Any reasonably complicated program is more than the sum of its parts. So however well you unit test it, you still have not much clue about whether the whole system is going to work as expected.
There are several aspects of why it is so:
unit tests are performed in an isolated environment, so they can't say anything about how the parts of the program are working together in real life
the "unit tester hat" easily limits one's view, so there are whole classes of factors which the developers simply don't recognize as something that needs to be tested*
even if they do, there are things which can't be reasonably tested in unit tests - e.g. how do you test whether your app server survives under high load, or if the DB connection goes down in the middle of a request?
* One example I just read from Luke Hohmann's book Beyond Software Architecture: in an app which applied strong antipiracy defense by creating and maintaining a "snapshot" of the IDs of HW components in the actual machine, the developers had the code very well covered with unit tests. Then QA managed to crash the app in 10 minutes by trying it out on a machine without a network card.

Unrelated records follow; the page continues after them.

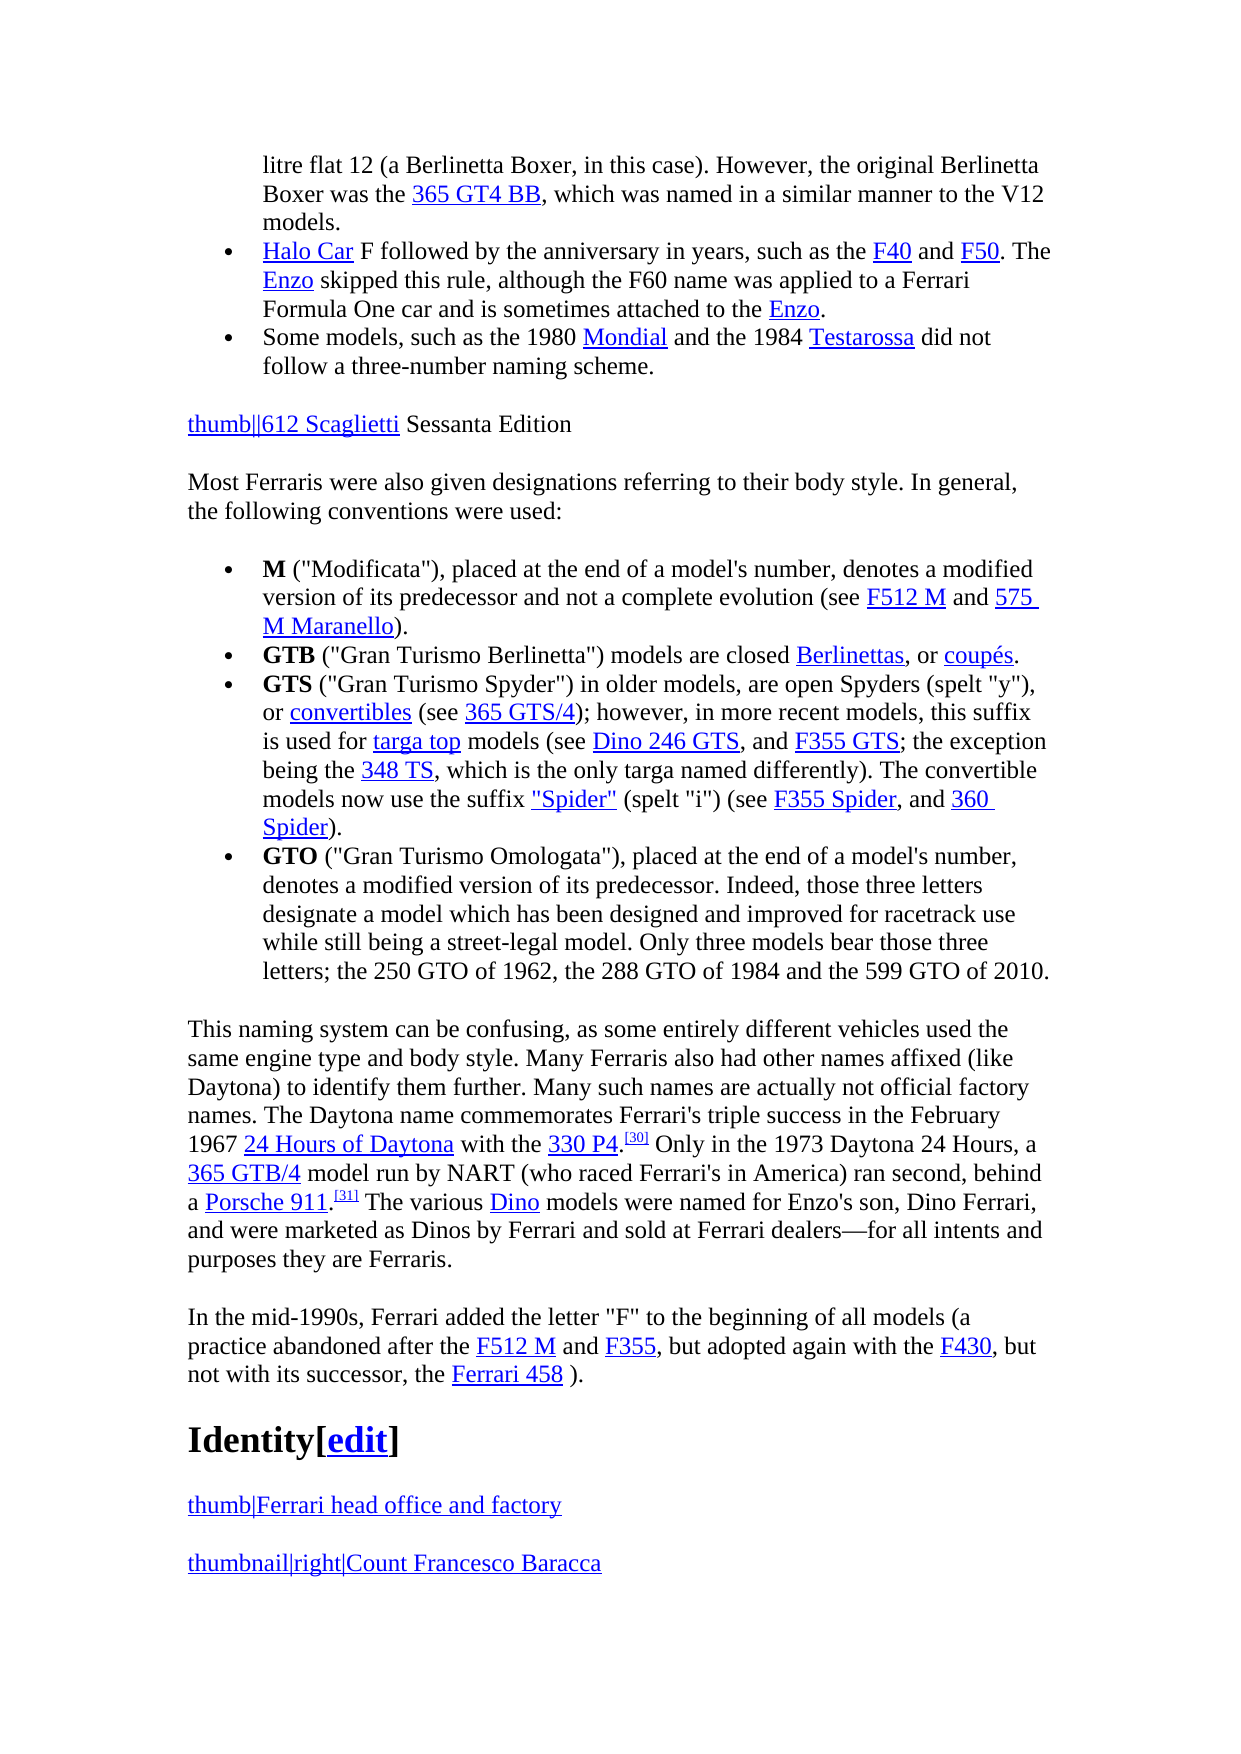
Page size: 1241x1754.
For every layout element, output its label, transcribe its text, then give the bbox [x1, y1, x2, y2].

list Some models, such as the 1980 Mondial and the 1984 Testarossa did not follow a three-number naming scheme. [225, 322, 1053, 380]
text thumb|Ferrari head office and factory [187, 1490, 1053, 1518]
list GTB ("Gran Turismo Berlinetta") models are closed Berlinettas, or coupés. [225, 640, 1053, 669]
list Halo Car F followed by the anniversary in years, such as the F40 and F50. The Enzo skipped this rule, although the F60 name was applied to a Ferrari Formula One car and is sometimes attached to the Enzo. [225, 236, 1053, 322]
text This naming system can be confusing, as some entirely different vehicles used the same engine type and body style. Many Ferraris also had other names affixed (like Daytona) to identify them further. Many such names are actually not official factory names. The Daytona name commemorates Ferrari's triple success in the February 1967 24 Hours of Daytona with the 330 P4.[30] Only in the 1973 Daytona 24 Hours, a 365 GTB/4 model run by NART (who raced Ferrari's in America) ran second, behind a Porsche 911.[31] The various Dino models were named for Enzo's son, Dino Ferrari, and were marketed as Dinos by Ferrari and sold at Ferrari dealers—for all intents and purposes they are Ferraris. [187, 1014, 1053, 1273]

As it turned out, since the developers were working on Macs, they took it for granted that the machine has a network card whose MAC address can be incorporated into the snapshot...
What I would do in order to test the
"real" application: making the http
request (either manually or automated)
with some ids from the database and
then look in the filesystem if the
file was written. Of course this
process could be automated, but still:
doesn´t that duplicate the test-logic?
Maybe you are duplicated code, but you are not duplicating efforts. Unit tests and integrations tests serve two different purposes, and usually both purposes are desired in the SDLC. If possible factor out code used for both unit/integration tests into a common library. I would also try to have separate projects for your unit/integration tests b/c
your unit tests should be ran separately (fast and no dependencies). Your integration tests will be more brittle and break often so you probably will have a different policy for running/maintaining those tests.
Is this what is called an "integration
test"?
Yes indeed it is.
In an integration test, just as in a unit test you need to validate what happened in the test. In your example you specified an OutfileWriter, You would need some mechanism to verify that the file and data is good. You really want to automate this so you might want to have a:
Class OutFilevalidator {
function isCorrect(fName, dataList) {
// open file read data and
// validation logic
}
You might review "Taming the Beast", a presentation by Markus Clermont and John Thomas about automated testing of AJAX applications.
YouTube Video
Very rough summary of a relevant piece: you want to use the smallest testing technique you can for any specific verification. Spelling the same idea another way, you are trying to minimize the time required to run all of the tests, without sacrificing any information.
The larger tests, therefore are mostly about making sure that the plumbing is right - is Tab A actually in slot A, rather than slot B; do both components agree that length is measured in meters, rather than feet, and so on.
There's going to be duplication in which code paths are executed, and possibly you will reuse some of the setup and verification code, but I wouldn't normally expect your integration tests to include the same level of combinatoric explosion that would happen at a unit level.
Driving your TDD with BDD would cover most of this for you. You can use Cucumber / SpecFlow, with WatiR / WatiN. For each feature it has one or more scenarios, and you work on one scenario (behaviour) at a time, and when it passes, you move onto the next scenario until the feature is complete.
To complete a scenario, you have to use TDD to drive the code necessary to make each step in the current scenario pass. The scenarios are agnostic to your back end implementation, however they verify that your implementation works; if there is something that isn't working in the web app for that feature, the behaviour needs to be in a scenario.
You can of course use integration testing, as others pointed out.